Brazilian-born physicist

Antonio Helio de Castro Neto, often referred to as the 'Godfather of Graphene,' is a Brazilian-born physicist who serves as the founder and director of the Centre for Advanced 2D Materials (previously known as the Graphene Research Centre) and as Co-Director of the Institute for Functional Intelligent Materials (IFIM) at the National University of Singapore. He is a condensed matter theorist known for his work in the theory of metals, magnets, superconductors, graphene and two-dimensional materials. He is a distinguished professor in the Departments of Materials Science Engineering, and Physics and a professor at the Department of Electrical and Computer Engineering. He was elected as a fellow of the American Physical Society in 2003. In 2011 he was elected as a fellow of the American Association for the Advancement of Science.

== Education ==
In 1984, Castro Neto attended the State University of Campinas (UNICAMP). In Campinas, he completed his undergraduate and Master of Science degree in physics under Amir O. Caldeira. In 1991, he moved to the United States where he obtained his PhD degree at the University of Illinois at Urbana-Champaign under the supervision of Eduardo Fradkin. His PhD thesis dealt with the understanding and description of the lowest energy excitations of Fermi liquids.

== Career ==
After graduation in 1994, he joined the Institute for Theoretical Physics (currently, Kavli Institute for Theoretical Physics) at the University of California, Santa Barbara. There he studied the electronic properties of nanomaterials and nanostructures under Matthew Fisher. In 1995, he moved to the University of California, Riverside as an assistant professor. In 2000, he moved to Boston University as a professor of physics.
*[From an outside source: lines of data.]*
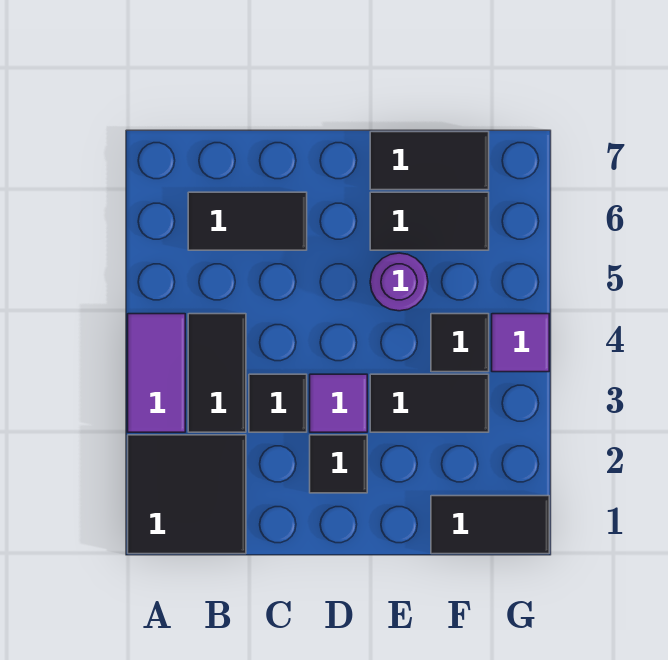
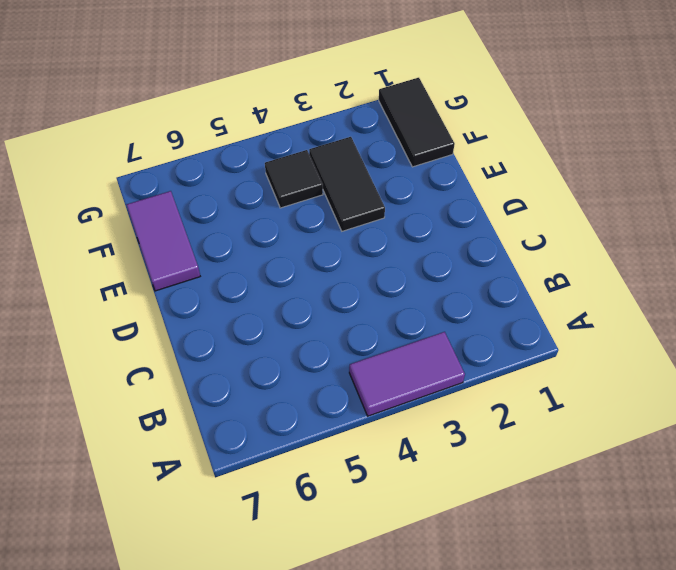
purple tile E7:F7 level 1 -> black tile E7:F7 level 1
none -> black tile A1:B2 level 1
none -> black tile B3:B4 level 1
none -> black tile B6:C6 level 1

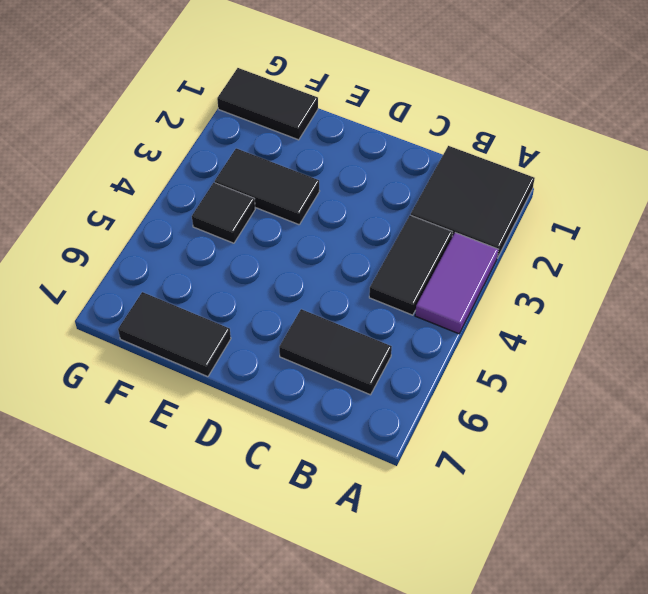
none -> black tile C3 level 1
none -> black tile D2 level 1
none -> purple tile D3 level 1

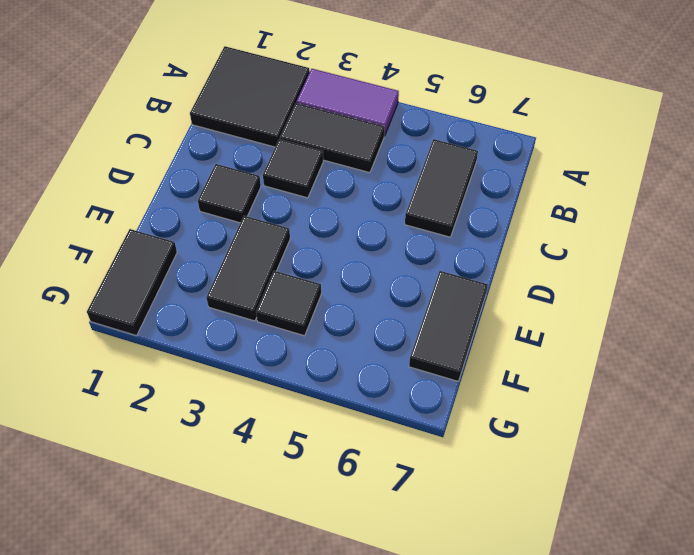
none -> purple tile D3 level 1
none -> purple round brick E5 level 1
none -> black tile E6:F6 level 1

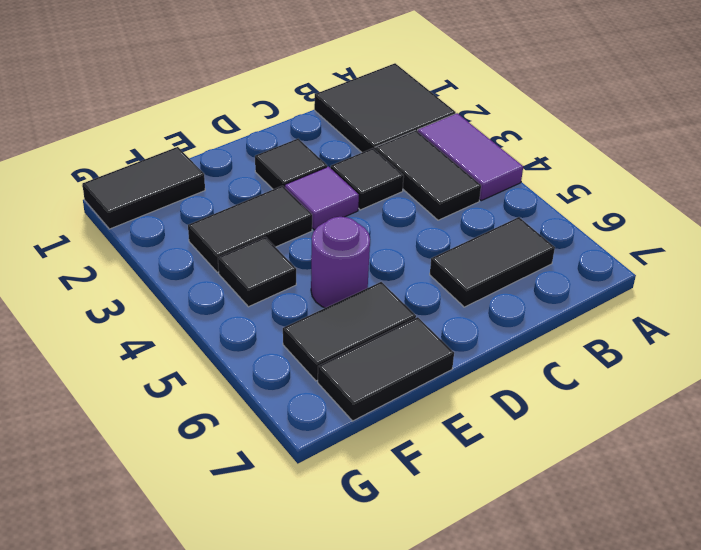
none -> purple tile G4 level 1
Castro Neto published on theoretical aspects of graphene such as the effect of vacancies in the electronic properties; the electronic properties of bilayer graphene; superconductivity; twistronics; Coulomb blockade in graphene mesoscopic structures; atomic collapse at charge impurities; localized magnetic states; gap opening in biased bilayers; strain engineering; and impurity induced spin-orbit effect. In 2016, Thomson Reuters recognized Castro Neto as among the top 1% of researchers in physics. He was also recognized by Clarivate Analytics from 2017 to 2019. His work has been cited more than 101,602 times, and he has an h-index of 122.

In 2008, he moved to the National University of Singapore, starting the Graphene Research Centre (GRC) in 2010 with facilities for the synthesis, characterization, and device fabrication of graphene devices. In 2014, the GRC was expanded by a grant of the National Research Foundation of Singapore to explore other 2D materials beyond graphene and their heterostructures with the creation of the Centre for Advanced 2D Materials.

Castro Neto has initiated and later closed 3 science spinoffs out of the National University in Singapore: 2D Materials in 2015; MADE Advanced Materials in 2017 and Graphene Watts in 2019.